**TEXTO DO EXERCÍCIO**
========
Esta retrospectiva começa pelo final. Começa pelo ranking de notícias da ConJur do dia 19 de dezembro. Enquanto Pindorama pegava fogo com a votação do rito do impeachment no STF, a notícia mais lida na semana foi a do bloqueio do WhatsApp. Aliás, o julgamento do STF, os votos de Fachin e Barroso, não figuraram no rol das dez notícias mais lidas. Isso é emblemático. Parece que as brumas da política e da economia obnubilaram o interesse da própria comunidade jurídica.

Com efeito, os leitores devem ter suas razões. Afinal, foi um ano cheio…de confusões. E de derrocada política. E econômica. O fracasso subiu à cabeça de Pindorama. Embora a crise seja fundamentalmente política, é óbvio que a economia vai-e-vai até que começa a desandar. Em um segundo momento — que não sei se já alcançamos — o raciocínio para explicar a(s) crise(s) será tautológico, tipo Dilema Tostines, o biscoito acerca do qual não se sabia se vendia mais porque era fresquinho ou se era fresquinho porque vendia mais: a crise econômica é dessa gravidade por causa da crise política ou a crise política se agravou em face do acirramento da crise econômica?

Passeando ao largo, mas penetrando nas brechas da institucionalidade, o Poder Judiciário e o Ministério Público colocaram gasolina na fogueira (das vaidades deles e dos Poderes). Foi o ano do ativismo. Ou o ano em que ele ficou mais escancarado. Esculpido em carrara ou cuspido e escarrado. O ano que simbolicamente vai demorar muito para terminar. Porque os efeitos de 2015 penetrarão nas frestas de 2016 e quiçá até 2018.

Veja-se o paradoxo: ao mesmo tempo em que temos de aplaudir o combate à corrupção e à criminalidade do colarinho branco, temos que nos preocupar com a onda moralista, consequencialista e teleologista que tomou conta do Judiciário e do Ministério Público, lato sensu falando (clique aqui para ler). Ou alguém quer algo mais moralista do que os dez pontos do Ministério Público Federal apontando para uma espécie de “limpeza ética-moral” que deve começar por uma espécie de eugenia personae na entrada do funcionário nos quadros do Estado? Só não está claro se isso se aplica ao próprio MP e à magistratura. Ou seria algo como um pressuposto neopositivista: do conjunto dos enunciados aos quais eu me refiro, este que eu proferi não faz parte?

Bom, do lado do judiciário, 2015 transformou o Juiz Sérgio Moro em pop star. E, vejam: não há juízo moral-depreciativo no que estou dizendo. Eu mesmo tive a oportunidade de constatar a receptividade do público para com ele. É tratado como um herói. Claro: tudo isso exsurge de um crescente ativismo da parte dele. Despiciendo falar, nesta altura, das queixas dos advogados acerca do modus operandi consequencialista de Moro. Neste caso, a Operação Lava Jato demonstra bem o que é fazer raciocínios por política[1] e não por princípio (por favor, a diferença entre política e princípio não é a do conceito vulgar ou corriqueiro de política — clique aqui para ler). A delação premiada está colocada como o pomo de ouro dessa fenomenologia, queiramos ou não. Seu (ab)uso é/foi-tem-sido o busílis da questão. E os prêmios da delação estão sendo muito bons, pois não? Que o diga a Dra Cata Preta. Já no plano dos delatores, houve até quem conseguiu trocar uma pena de 13 anos por um ano com tornozeleira, em casa. Bingo!
========
**Texto transcrito das páginas**
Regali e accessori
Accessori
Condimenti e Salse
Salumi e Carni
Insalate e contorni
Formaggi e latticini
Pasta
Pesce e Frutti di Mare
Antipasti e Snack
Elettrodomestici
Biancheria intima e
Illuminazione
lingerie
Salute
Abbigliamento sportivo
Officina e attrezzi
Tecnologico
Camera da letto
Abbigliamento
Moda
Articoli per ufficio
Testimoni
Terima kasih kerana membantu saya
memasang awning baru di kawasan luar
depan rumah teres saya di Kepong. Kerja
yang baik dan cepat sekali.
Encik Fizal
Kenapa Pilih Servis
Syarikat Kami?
========
**TAREFA**
Transcreva, da retrospectiva de 2015, o trecho que vai de "Com efeito, os" até "da crise econômica?". O material não tem relação com o texto.

**RESPOSTA**
Com efeito, os leitores devem ter suas razões. Afinal, foi um ano cheio…de confusões. E de derrocada política. E econômica. O fracasso subiu à cabeça de Pindorama. Embora a crise seja fundamentalmente política, é óbvio que a economia vai-e-vai até que começa a desandar. Em um segundo momento — que não sei se já alcançamos — o raciocínio para explicar a(s) crise(s) será tautológico, tipo Dilema Tostines, o biscoito acerca do qual não se sabia se vendia mais porque era fresquinho ou se era fresquinho porque vendia mais: a crise econômica é dessa gravidade por causa da crise política ou a crise política se agravou em face do acirramento da crise econômica?